El Cairo in Egypt rehabilitates the ‘el darb el ahmar’ neighbourhood in favour of 285 families

Al-Darb al-Ahmar is an historic district in Cairo, and its 100,000 inhabitants are among the poorest. While featuring rich concentration of Islamic monuments, Al-Darb al-Ahmar suffers from a lack of adequate infrastructure and services, as a baseline survey revealed in 2003 (e.g., lack of private lavatories, water sources, and ventilated rooms in dwelling units). Consequently, an alarming percentage of residents complain of health-related issues. In an effort to consolidate the existing urban fabric, the HRP was established to improve the quality and quantity of housing and to meet health standards, while maintaining original architectural features and fairly providing secured tenure.

The Al-Darb al-Ahmar Housing Rehabilitation Programme (ADAA HRP) was started in 2004 with a target of 200 houses by the deadline of end of 2009. After the launch phase, it is an ongoing programme but dependent on the action of local communities and new contributions from several donors. The HRP aims to improve the quality and quantity of responsive housing through rehabilitation, achieving long-term sustainability. HRP formulated a multidisciplinary strategy to tackle the principal causes underlying housing decay, in cooperation with all stakeholders:

  • Revise the institutional mechanisms to bridge the gap between legislative policies and residents’ needs;
  • Facilitate the residents with access to housing grants and affordable loans;
  • Improve security of tenure through resolution of legal conflicts between owners, tenants, and institutional organizations; and
  • Promote higher conservation standards through advice, training, and monitoring of construction activities.

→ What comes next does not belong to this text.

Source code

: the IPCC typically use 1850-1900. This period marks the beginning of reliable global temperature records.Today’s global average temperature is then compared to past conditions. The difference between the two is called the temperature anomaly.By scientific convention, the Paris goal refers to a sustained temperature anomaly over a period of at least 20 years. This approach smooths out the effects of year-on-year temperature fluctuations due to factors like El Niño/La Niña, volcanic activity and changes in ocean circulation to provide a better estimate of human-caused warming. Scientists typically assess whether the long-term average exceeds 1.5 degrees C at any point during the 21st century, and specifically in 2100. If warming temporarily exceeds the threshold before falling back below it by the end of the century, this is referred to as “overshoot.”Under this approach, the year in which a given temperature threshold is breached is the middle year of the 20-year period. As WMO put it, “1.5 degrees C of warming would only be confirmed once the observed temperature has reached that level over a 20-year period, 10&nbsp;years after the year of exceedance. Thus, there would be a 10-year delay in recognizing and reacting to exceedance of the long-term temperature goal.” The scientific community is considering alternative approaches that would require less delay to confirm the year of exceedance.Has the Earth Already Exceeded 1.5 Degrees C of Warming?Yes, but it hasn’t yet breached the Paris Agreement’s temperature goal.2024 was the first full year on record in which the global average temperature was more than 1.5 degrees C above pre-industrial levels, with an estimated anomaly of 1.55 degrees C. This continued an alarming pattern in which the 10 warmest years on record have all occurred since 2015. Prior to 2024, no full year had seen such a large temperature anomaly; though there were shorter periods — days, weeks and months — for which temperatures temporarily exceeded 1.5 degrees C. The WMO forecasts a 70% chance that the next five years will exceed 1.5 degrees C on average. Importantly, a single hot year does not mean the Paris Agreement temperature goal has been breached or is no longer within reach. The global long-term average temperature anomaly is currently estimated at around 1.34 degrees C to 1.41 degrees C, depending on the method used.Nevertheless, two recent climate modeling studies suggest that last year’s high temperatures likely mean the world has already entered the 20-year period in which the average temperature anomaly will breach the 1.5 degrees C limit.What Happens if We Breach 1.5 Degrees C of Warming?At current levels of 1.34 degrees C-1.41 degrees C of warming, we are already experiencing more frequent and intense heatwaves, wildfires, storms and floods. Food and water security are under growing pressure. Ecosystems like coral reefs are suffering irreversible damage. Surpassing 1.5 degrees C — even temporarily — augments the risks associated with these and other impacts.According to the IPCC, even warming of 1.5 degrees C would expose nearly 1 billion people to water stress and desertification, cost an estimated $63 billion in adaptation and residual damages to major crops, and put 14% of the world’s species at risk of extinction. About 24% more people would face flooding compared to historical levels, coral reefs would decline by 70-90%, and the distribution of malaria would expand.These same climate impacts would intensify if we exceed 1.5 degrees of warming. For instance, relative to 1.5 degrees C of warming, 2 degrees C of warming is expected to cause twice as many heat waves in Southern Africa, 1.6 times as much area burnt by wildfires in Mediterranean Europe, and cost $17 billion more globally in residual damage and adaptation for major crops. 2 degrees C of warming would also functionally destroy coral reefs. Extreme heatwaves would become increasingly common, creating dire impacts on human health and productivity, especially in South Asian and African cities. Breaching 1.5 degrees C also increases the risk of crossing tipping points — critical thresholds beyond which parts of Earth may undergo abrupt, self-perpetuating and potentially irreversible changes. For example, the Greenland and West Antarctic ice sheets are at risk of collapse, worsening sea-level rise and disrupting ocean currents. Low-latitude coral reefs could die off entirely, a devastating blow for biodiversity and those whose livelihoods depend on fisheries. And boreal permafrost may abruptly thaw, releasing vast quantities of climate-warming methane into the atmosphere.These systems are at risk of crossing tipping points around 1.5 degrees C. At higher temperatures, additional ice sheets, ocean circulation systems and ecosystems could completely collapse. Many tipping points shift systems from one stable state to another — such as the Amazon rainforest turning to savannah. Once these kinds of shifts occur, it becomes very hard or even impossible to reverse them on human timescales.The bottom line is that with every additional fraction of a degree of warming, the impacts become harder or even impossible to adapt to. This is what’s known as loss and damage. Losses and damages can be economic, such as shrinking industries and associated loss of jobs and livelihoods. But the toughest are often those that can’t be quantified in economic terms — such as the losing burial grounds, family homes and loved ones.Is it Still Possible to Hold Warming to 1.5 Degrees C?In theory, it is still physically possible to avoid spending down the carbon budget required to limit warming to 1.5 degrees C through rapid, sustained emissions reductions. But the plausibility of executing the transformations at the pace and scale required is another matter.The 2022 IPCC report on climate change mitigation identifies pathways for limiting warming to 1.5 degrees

The project specificities :

The beneficiaries of the programme are the inhabitants of the al-Darb al-Ahmar district, and several local community groups and enterprises.

The participation processes implemented included vast surveys of the urban, social, and economic needs of the local residents. Numerous meetings were held to identify the priorities of conservation and development as perceived by the local community. Through negotiations with the residents, priorities were set, including the refurbishing of historical houses and buildings, spaces, and public areas, and the funding needs for small projects, health services, and centres for local community development were determined. A pre and post satisfaction survey covering all beneficiaries is the main measuring tool. Direct observation and community group interview techniques are also used to measure changes in value, rent, and number of new home assets.

The HRP approach and implementation has resulted in innovations in several policy schemes. The Supreme Council of Antiquities changed its demolition policies that had led to the eviction of hundreds of families from Al-Darb al-Ahmar. Accordingly, Cairo Governorate revised the 1973 District Plan which allowed for massive demolitions based on the SCA policies and in 2008 ratified the new Conservation Plan for Al-Darb al-Ahmar. In 2007, the National Organization for Urban Harmony identified the HRP as a best practice in its ‘Guidelines for Historic Areas’ to be implemented on the national level. In 2008, the Cairo Governorate modified the legal requirements for the rehabilitation of existing housing stock in order to promote a better rehabilitation process.

The Al-Darb al-Ahmar HRP is a component of the larger ‘Azhar Park Project’ of the Historic Cities Support Programme of Aga Khan Trust for Culture (AKTC), and is supported by grants from several institutions (Egyptian-Swiss Development Fund, Ford Foundation, World Monuments Fund, AKTC, Social Fund for Development, and Canadian International Development Agency). Between 2004 and 2008, the Al-Darb al-Ahmar HRP total budget was U.S.$3,249,000.

The main results of the policy :

  • 285 households provided secured tenure status;
  • 85 buildings rehabilitated;
  • Living conditions improved through provision of private bathrooms, kitchens, living spaces, natural light and ventilation, and access to safe water supply and sanitation.
  • Secure tenure achieved through increased collaboration between owners and tenants;
  • Increasing demand for the programme by local craftsmen and contractors;
  • A microcredit HRP loan established, achieving a repayment rate of 99.6% in 5 years; and
  • Diffusion of knowledge on nonconventional low-cost building techniques.

The main obstacles :

  • Complicated legal procedures (i.e., documentation required for each building before rehabilitation can start), planning constraints, and outdated plans;
  • Lack of technical knowhow and standards for rehabilitation of traditional structures; and
  • Weak sense of ownership and community participation, primarily due to insecurity of tenure and planning constrains.